Directive 1 = Tally the lines in the records below that contain the string "kern", and reply with the number alone.

Selected excerpt =
>> begin

Whenever we come home from a vacation, we try to keep the memories alive by maintaining holiday routines and eating and drinking favourite treats from the trip.  In all honesty, we even do this when we come home from an extended time at the cottage.  When we arrived from Italy, D went out to pick up some milk and fruit but found himself in De Luca’s -throwing salami, olives and capers into his shopping basket.

We asked Daughter #1 whom accompanied us to Isla Mujeres, what she was missing most.  We were expecting the warmth, the turquoise ocean or the friendly Mayan people, but true to form, her reply was-the food!  So when we assembled for mandatory Sunday supper I did my best to recreate the flavours.

D put big thick pork chops onto the barbeque flavoured with mango/chipolte seasoning.  It wasn’t the same as eating Fredy’s prok chops on the sidewalk on Hidalgo-but they were really good.  We are completely out of groceries but I did find a bag of cole slaw in the fridge that was the basis for an Isla Slaw with a sour cream/orange & lime juice dressing.  But the big hit was Mexican Rice.  On Isla, a version of this is even served at “fast food” windows like Tino’s Ribs and Rotisserie Chicken.

Last family trip to Isla

I found this in “Cocina Islena” a fund-raising cook book for PEACE(Protection, Education, Animals, Culture & Environment) -a name for people interested in working together for a better Isla Mujeres. 

1 1/2 c rice

1/3 c oil (I used butter)

1 large chopped tomato (8 oz.)

4 oz. chopped onion

1 chopped garlic clove

3 1/2 c chicken broth

Heat oil in rice pot.  Stir in rice until all grains are well covered, then saute, stirring constantly,  until a light golden colour.  This should take about 5-10 minutes. 

In a blender, blend the tomato, onion and garlic until smooth.  Add to the rice and continue to cook while stirring and scraping the bottom until the mixture is dry.  Add the broth and reduce to a medium heat, uncovered until the liquid has absorbed and small air holes appear in the rice.  Remove from heat and cover tightly, so that no steam can escape, for about 20 minutes and the rice continues to cook in its own steam. I wanted to visit my guests so I put a lid on after I added the chicken stock and simmered on a low heat for 20 minutes.

>> end

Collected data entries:
>> begin

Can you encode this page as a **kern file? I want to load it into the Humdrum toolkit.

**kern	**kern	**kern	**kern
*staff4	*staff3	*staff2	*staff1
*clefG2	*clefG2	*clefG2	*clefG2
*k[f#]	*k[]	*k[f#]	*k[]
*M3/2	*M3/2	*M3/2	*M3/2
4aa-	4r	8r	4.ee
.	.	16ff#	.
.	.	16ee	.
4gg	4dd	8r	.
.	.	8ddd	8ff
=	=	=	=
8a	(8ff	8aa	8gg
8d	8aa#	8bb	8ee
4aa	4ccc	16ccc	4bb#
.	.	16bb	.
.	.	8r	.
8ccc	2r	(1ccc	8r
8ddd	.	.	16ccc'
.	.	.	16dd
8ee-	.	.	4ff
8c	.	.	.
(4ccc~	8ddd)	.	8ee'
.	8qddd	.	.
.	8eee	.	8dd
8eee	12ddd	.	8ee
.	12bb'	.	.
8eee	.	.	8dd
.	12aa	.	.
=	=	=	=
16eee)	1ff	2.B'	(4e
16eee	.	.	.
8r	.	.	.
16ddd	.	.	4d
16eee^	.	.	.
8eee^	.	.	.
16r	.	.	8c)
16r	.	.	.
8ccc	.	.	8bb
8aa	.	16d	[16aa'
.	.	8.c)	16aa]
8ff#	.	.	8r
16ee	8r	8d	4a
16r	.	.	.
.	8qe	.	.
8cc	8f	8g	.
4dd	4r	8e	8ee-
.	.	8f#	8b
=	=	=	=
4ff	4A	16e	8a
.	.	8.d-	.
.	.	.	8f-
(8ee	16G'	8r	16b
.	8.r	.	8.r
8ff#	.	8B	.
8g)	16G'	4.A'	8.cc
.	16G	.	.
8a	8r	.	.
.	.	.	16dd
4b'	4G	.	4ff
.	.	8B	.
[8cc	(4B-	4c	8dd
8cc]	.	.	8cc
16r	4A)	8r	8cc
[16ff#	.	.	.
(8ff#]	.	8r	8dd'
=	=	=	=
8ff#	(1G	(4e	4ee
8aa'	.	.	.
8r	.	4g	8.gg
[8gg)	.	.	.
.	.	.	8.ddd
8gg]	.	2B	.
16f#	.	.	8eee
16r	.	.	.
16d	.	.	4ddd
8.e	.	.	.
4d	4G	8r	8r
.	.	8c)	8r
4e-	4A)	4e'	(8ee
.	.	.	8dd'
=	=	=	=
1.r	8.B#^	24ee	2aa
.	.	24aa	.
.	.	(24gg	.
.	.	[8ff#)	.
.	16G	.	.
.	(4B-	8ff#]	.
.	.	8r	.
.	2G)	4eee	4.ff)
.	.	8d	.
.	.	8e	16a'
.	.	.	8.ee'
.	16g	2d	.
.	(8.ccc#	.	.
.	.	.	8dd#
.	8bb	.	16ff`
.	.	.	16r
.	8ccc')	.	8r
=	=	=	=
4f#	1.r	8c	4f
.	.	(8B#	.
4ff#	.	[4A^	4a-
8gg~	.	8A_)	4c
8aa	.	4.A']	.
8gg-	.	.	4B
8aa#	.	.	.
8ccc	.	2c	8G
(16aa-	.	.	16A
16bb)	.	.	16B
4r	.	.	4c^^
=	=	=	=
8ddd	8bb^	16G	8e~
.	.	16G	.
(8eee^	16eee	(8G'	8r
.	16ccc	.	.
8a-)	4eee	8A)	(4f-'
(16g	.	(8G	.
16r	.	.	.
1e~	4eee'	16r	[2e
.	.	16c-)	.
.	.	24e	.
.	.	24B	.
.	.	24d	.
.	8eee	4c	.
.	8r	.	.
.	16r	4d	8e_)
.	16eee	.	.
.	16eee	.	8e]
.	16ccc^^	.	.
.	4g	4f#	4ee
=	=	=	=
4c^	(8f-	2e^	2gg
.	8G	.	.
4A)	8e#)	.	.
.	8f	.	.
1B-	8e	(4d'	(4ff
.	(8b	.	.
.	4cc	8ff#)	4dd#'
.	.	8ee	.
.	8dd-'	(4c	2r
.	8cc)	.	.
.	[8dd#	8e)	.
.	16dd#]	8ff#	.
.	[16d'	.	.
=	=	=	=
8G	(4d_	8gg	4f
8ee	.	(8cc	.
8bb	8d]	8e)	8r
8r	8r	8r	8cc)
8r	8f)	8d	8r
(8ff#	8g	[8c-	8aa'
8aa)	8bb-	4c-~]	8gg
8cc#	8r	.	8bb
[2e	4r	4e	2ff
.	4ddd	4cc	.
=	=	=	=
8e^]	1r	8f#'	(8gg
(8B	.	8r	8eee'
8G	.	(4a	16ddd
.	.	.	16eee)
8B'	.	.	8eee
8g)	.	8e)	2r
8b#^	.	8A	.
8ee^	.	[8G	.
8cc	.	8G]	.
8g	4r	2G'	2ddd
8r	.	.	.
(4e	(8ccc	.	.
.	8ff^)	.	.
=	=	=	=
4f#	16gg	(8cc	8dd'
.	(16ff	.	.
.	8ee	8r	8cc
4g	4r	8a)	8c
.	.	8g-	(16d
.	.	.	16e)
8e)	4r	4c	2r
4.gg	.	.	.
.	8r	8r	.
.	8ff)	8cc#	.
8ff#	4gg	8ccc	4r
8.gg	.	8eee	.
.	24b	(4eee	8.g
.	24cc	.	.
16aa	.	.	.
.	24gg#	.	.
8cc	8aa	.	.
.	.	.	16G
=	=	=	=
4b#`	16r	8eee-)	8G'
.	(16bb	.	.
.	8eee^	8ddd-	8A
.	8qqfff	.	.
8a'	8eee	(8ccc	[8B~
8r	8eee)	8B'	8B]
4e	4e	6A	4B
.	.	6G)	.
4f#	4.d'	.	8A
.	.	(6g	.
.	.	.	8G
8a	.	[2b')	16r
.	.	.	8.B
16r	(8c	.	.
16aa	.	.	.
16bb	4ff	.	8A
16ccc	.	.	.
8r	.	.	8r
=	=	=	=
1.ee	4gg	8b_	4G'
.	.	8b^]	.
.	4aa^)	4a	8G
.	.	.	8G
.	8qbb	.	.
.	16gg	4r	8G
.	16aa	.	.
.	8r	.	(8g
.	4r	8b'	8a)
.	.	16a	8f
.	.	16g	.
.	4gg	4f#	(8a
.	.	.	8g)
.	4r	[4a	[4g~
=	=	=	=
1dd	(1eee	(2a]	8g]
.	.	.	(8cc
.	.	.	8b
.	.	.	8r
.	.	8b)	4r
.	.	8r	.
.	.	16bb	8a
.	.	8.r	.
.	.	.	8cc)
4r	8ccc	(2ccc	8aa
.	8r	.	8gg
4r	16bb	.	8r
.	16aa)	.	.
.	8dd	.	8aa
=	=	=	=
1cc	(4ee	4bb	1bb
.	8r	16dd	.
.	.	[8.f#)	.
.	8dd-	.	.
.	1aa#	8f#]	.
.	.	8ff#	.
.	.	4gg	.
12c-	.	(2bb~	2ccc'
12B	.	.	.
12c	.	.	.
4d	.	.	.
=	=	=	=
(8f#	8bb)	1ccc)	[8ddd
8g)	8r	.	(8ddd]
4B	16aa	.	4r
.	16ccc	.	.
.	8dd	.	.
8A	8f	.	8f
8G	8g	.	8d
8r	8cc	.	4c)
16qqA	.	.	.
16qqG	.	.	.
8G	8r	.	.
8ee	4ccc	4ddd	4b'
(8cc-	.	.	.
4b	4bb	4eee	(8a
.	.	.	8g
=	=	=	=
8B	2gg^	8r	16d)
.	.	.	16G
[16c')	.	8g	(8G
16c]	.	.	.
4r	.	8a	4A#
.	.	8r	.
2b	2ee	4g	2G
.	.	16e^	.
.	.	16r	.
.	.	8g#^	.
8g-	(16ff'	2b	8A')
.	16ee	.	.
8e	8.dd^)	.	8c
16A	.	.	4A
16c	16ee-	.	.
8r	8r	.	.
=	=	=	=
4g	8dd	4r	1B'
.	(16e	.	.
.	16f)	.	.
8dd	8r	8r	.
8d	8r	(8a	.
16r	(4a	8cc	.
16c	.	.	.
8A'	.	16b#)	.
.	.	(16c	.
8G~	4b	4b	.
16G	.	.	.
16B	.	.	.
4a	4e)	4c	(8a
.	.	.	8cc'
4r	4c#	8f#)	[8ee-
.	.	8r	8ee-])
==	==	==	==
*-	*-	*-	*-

>> end

Directive 2 = From the post above about recreating vacation food, list each ingredient of the Mexican Rice recipe along with its stated quantity.

Exercise answer 1 = 2

Exercise answer 2 =
- 1 1/2 c rice
- 1/3 c oil
- 1 large chopped tomato (8 oz.)
- 4 oz. chopped onion
- 1 chopped garlic clove
- 3 1/2 c chicken broth